:: GIVEN PASSAGE

Windows (with vcpkg)

vcpkg install poppler[cpp]:x64-windows

Node.js Requirements

  • Node.js >= 14.0.0
  • Python 3.x (for node-gyp compilation)
  • C++ compiler toolchain (GCC/Clang on Unix, MSVC on Windows)

Installation

npm install poppler-ts

Automatic Build Process

When you install the package, it will automatically attempt to build the native addon:

  1. System Check: The installer checks for Poppler development libraries
  2. Native Build: Compiles the C++ binding using node-gyp
  3. Verification: Confirms the binary was created successfully

Manual Build (if automatic build fails)

::::
:: LISTING

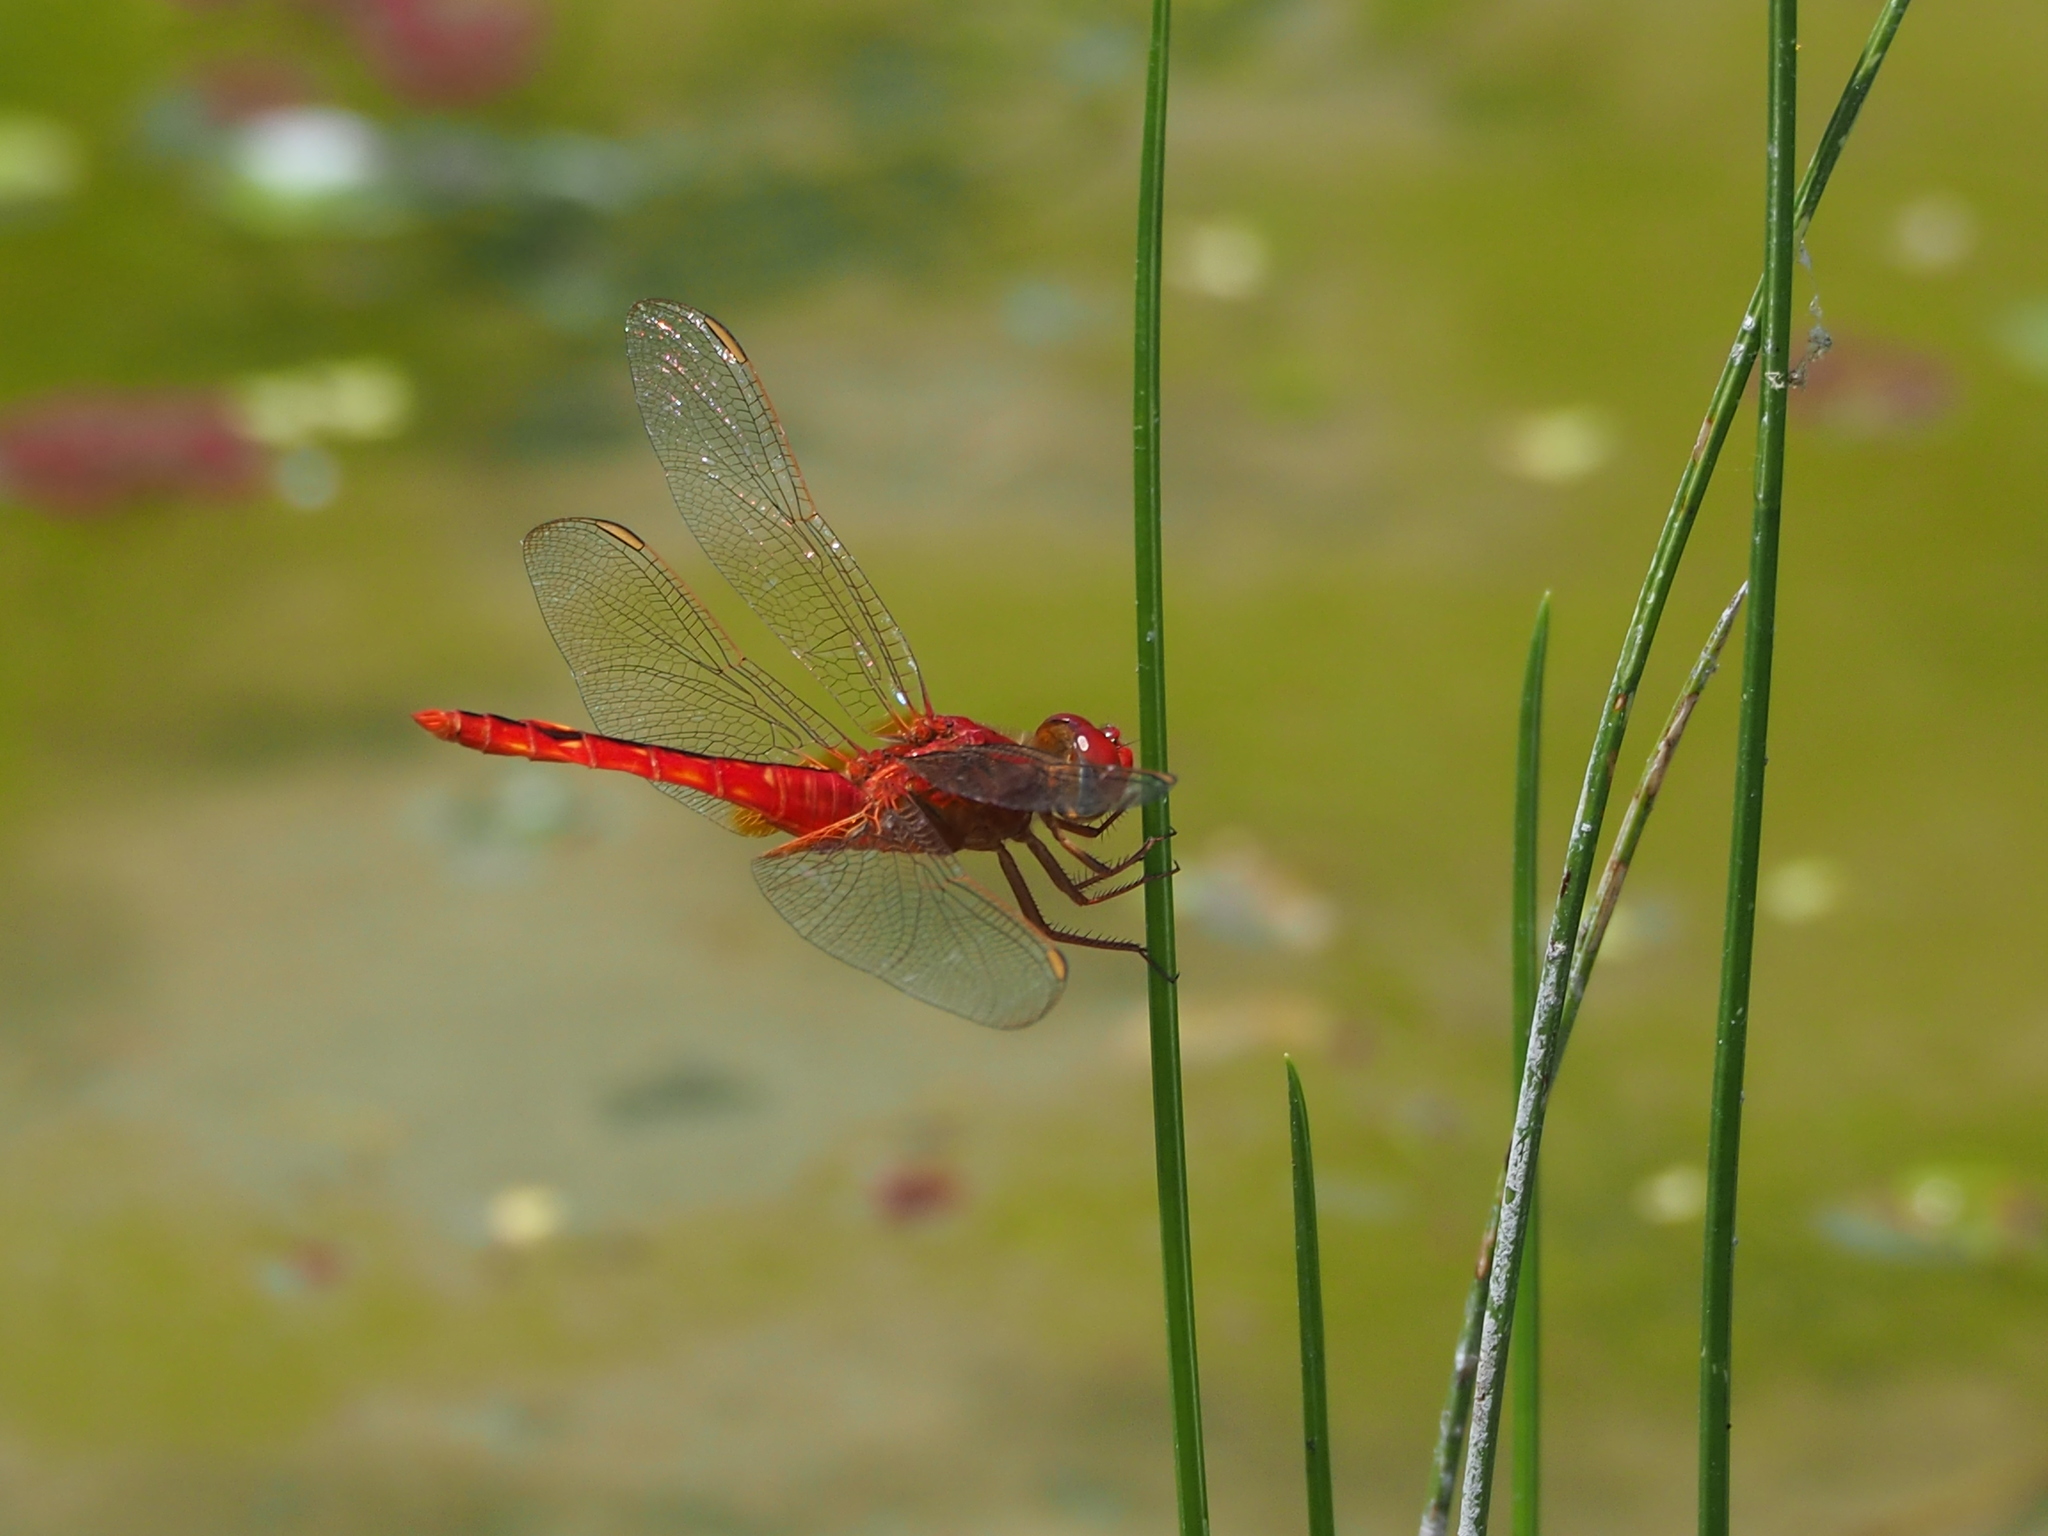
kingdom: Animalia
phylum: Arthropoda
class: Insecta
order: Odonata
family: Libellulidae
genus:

::::

**TASK DIRECTIONS**
In the poppler-ts installation notes above, transcribe the portion that begins with the words containing "When you install" and ends with "automatic build fails)".

**WRITTEN SOLUTION**
When you install the package, it will automatically attempt to build the native addon:

  1. System Check: The installer checks for Poppler development libraries
  2. Native Build: Compiles the C++ binding using node-gyp
  3. Verification: Confirms the binary was created successfully

Manual Build (if automatic build fails)